Alternative Histories: Lütjens Padmanabhan On Michael Graves
In our office we use a thermos tea pot designed by Michael Graves in 1994. The pot is a joyful, exuberant object made of greenish, bluish plastic. Because of its clunkiness, it remains visible in the midst of our office chaos; it has a presence in friendly dialogue with the models we build.
In his delicate drawing for the Portland Building, Graves works on a series of figurative pavilions to complement and adorn the building’s hermetic mass. Unfortunately, none of these follies were ever built.

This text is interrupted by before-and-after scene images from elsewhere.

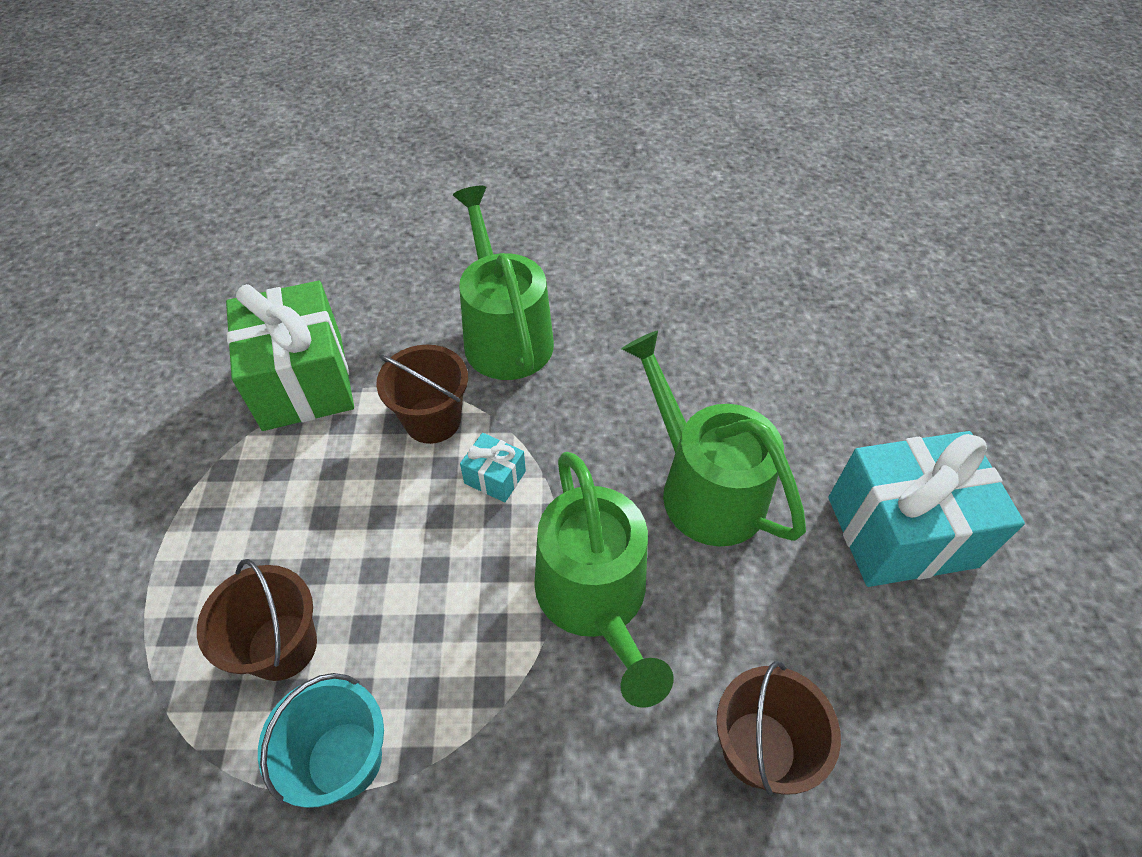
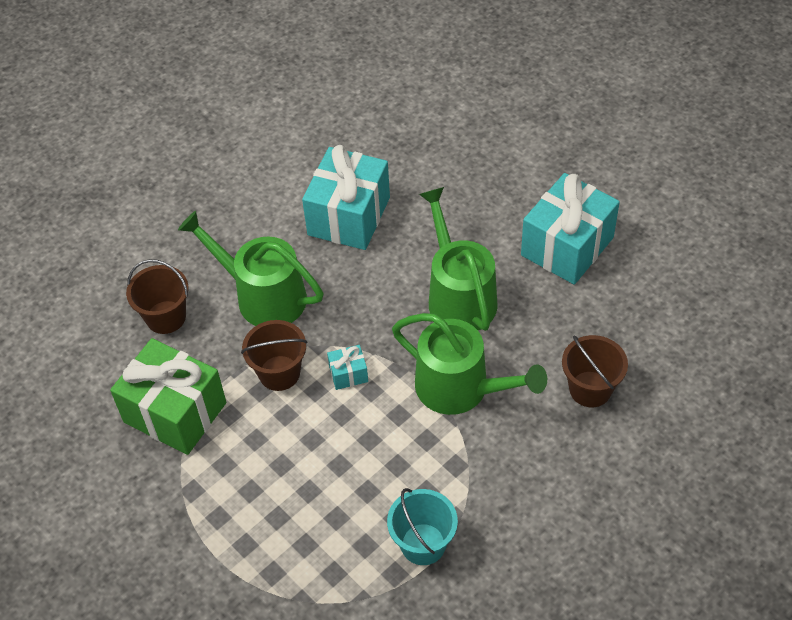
camera: 40 degrees left, 0 degrees up
(282, 646) = (336, 532): brown bucket -> brown bucket (166, 317)
(672, 319) = (349, 216): none -> turquoise gift
(704, 488) = (459, 296): green watering can -> green watering can turned 60 degrees clockwise

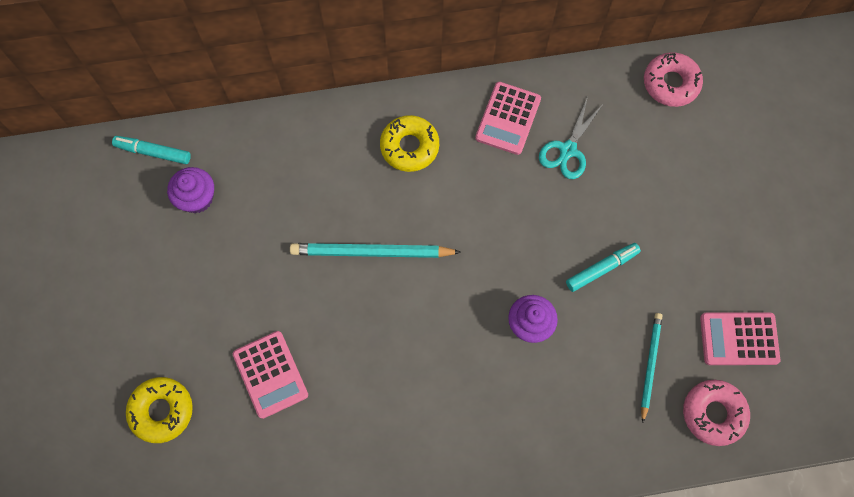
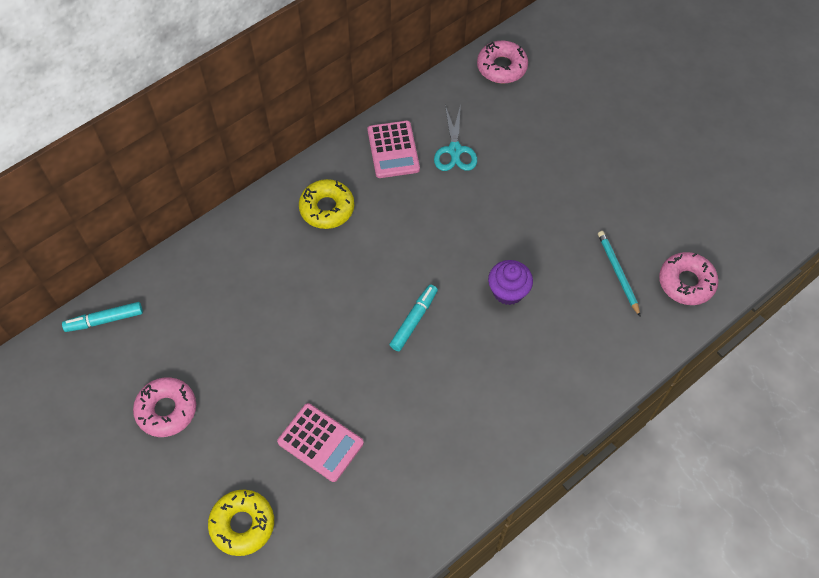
camera: 30 degrees left, 10 degrees down
(158, 267) = (166, 410): none -> pink donut
(197, 198) = (167, 337): purple cupcake -> none
(371, 252) = (346, 303): turquoise pencil -> none
(601, 268) = (536, 222): turquoise marker -> turquoise marker (414, 320)
(739, 339) = (669, 220): pink calculator -> none

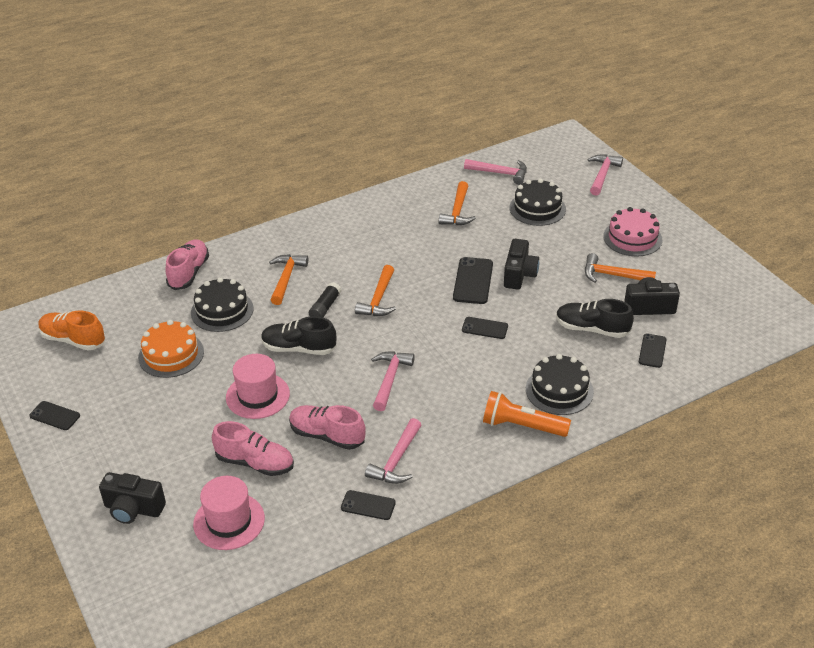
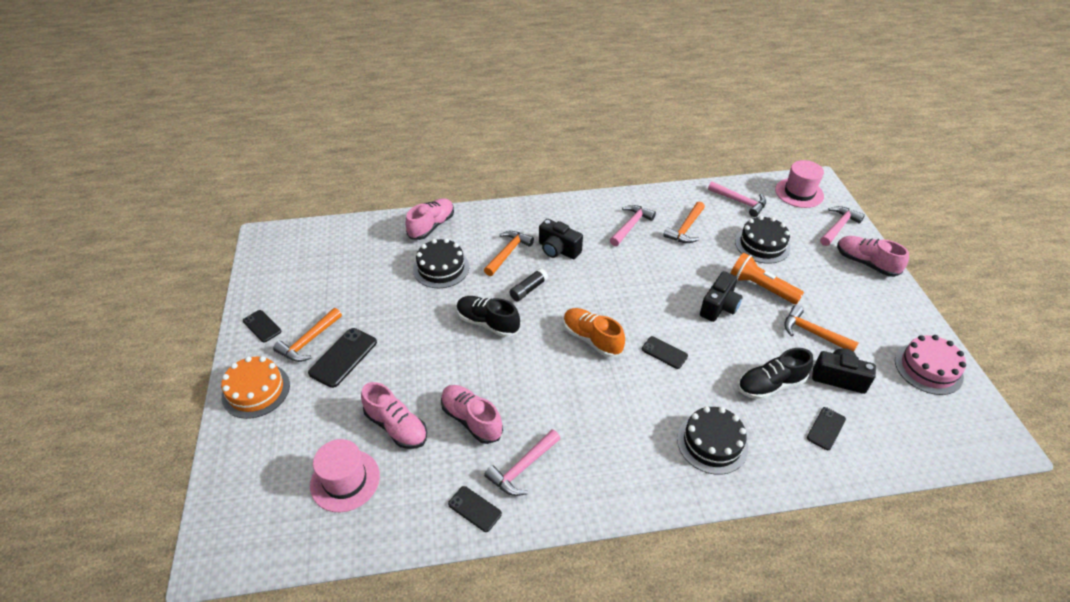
camera: 20 degrees right, 5 degrees up
(73, 340) = (312, 261): orange shoe -> orange shoe (592, 339)
(133, 509) = (274, 438): black camera -> black camera (558, 250)
(171, 354) = (380, 297): orange cake -> orange cake (256, 390)
(257, 396) = (431, 359): pink hat -> pink hat (799, 193)
(378, 299) = (578, 295): orange hammer -> orange hammer (308, 341)
(390, 379) = (554, 379): pink hammer -> pink hammer (631, 225)
(473, 281) = (672, 301): black phone -> black phone (343, 357)
(522, 426) = (659, 471): orange flashlight -> orange flashlight (761, 287)
(592, 329) = (770, 385): black shoe -> black shoe turned 60 degrees counterclockwise
(632, 238) = (846, 299): pink cake -> pink cake (928, 368)
(638, 202) = (866, 263): none -> pink shoe

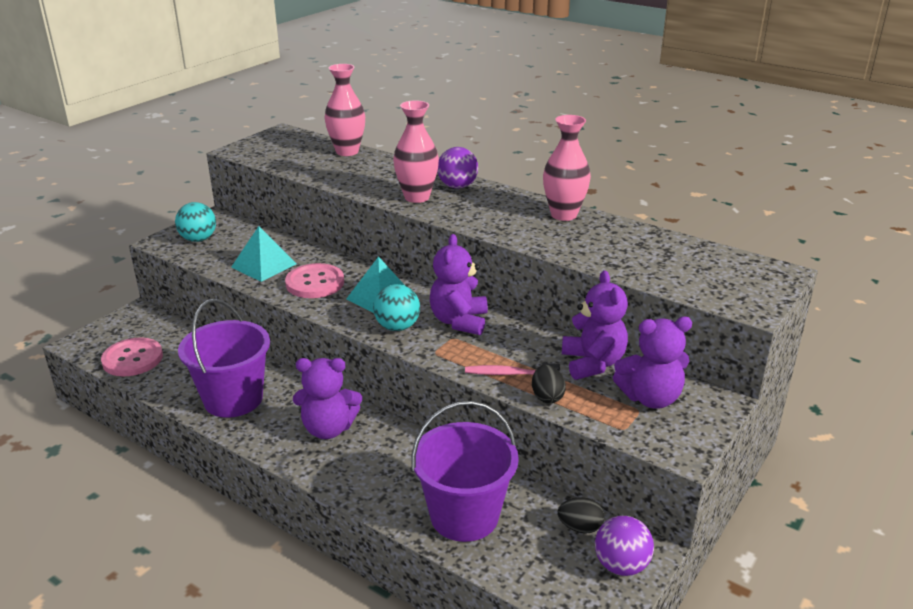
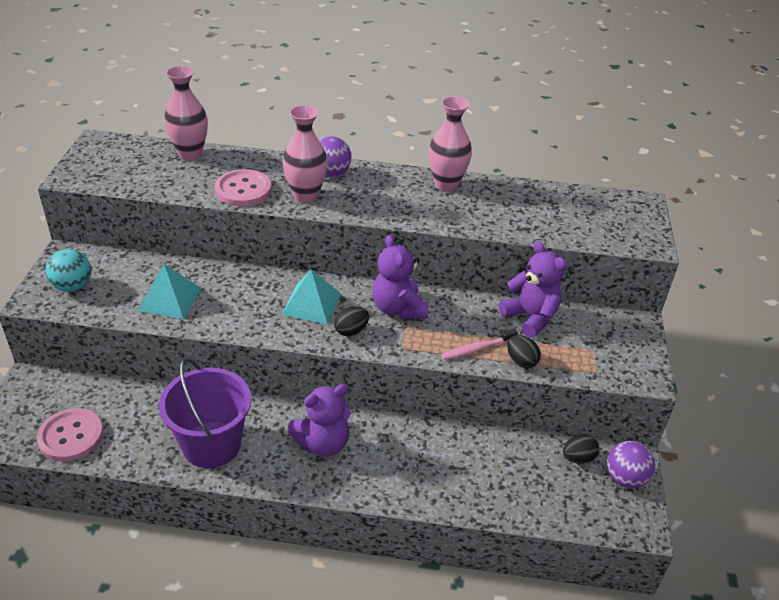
camera: 30 degrees left, 10 degrees up
(315, 283) = (237, 305): pink button -> pink button (243, 190)
(397, 327) = (351, 331): turquoise ball -> black egg
(464, 516) = (491, 482): purple bucket -> none
(650, 398) = (593, 336): purple teddy bear -> none

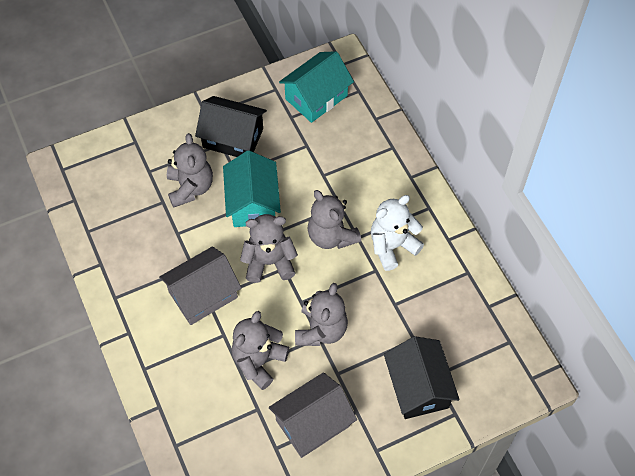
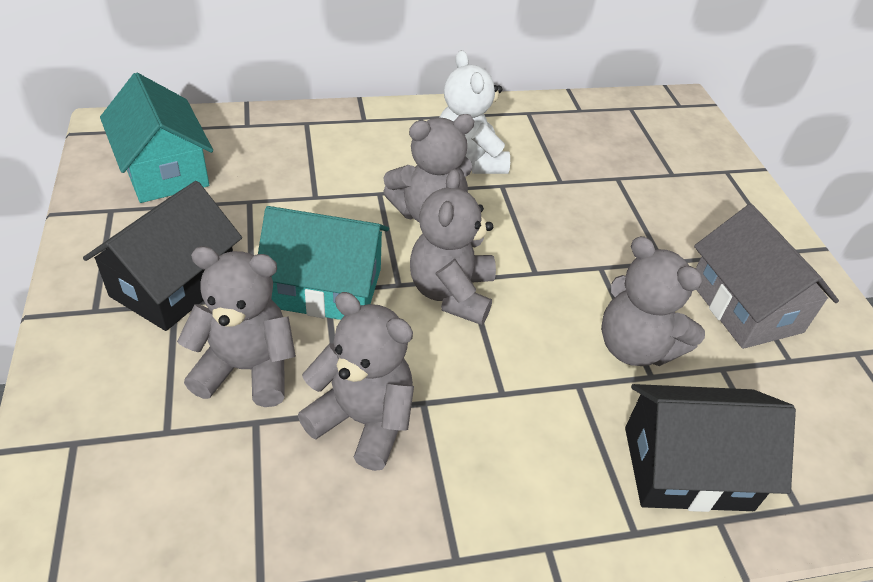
camera: 80 degrees left, 15 degrees down
(203, 294) = (490, 398): grey house -> none
(321, 330) = (589, 261): grey teddy bear -> grey teddy bear (363, 420)
(418, 387) = (688, 191): black house -> black house (687, 468)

Forty years after the Portland Building, we propose our version of its roof-top follies. Graves designed a series of small pavilions that emphasise the building’s monumentality; we decided instead to inflate the scale of the follies to create a one-to-one relationship with base and superstructure. Ours proposes a series of out-of-scale objects: a tower, a pyramid, steps and a billboard. While the objects are abstract and geometric, the billboard carries a photograph of the Palazzo del Te, Giulio Romano’s mannerist masterpiece.
Rather than allow a hierarchy between the main body of the Portland building and its pavilions, we insist on their relationship as equal parts. This is a composite figure whose unity depends on each element’s ability to maintain its autonomy within the totality. The whole is formed by a multitude.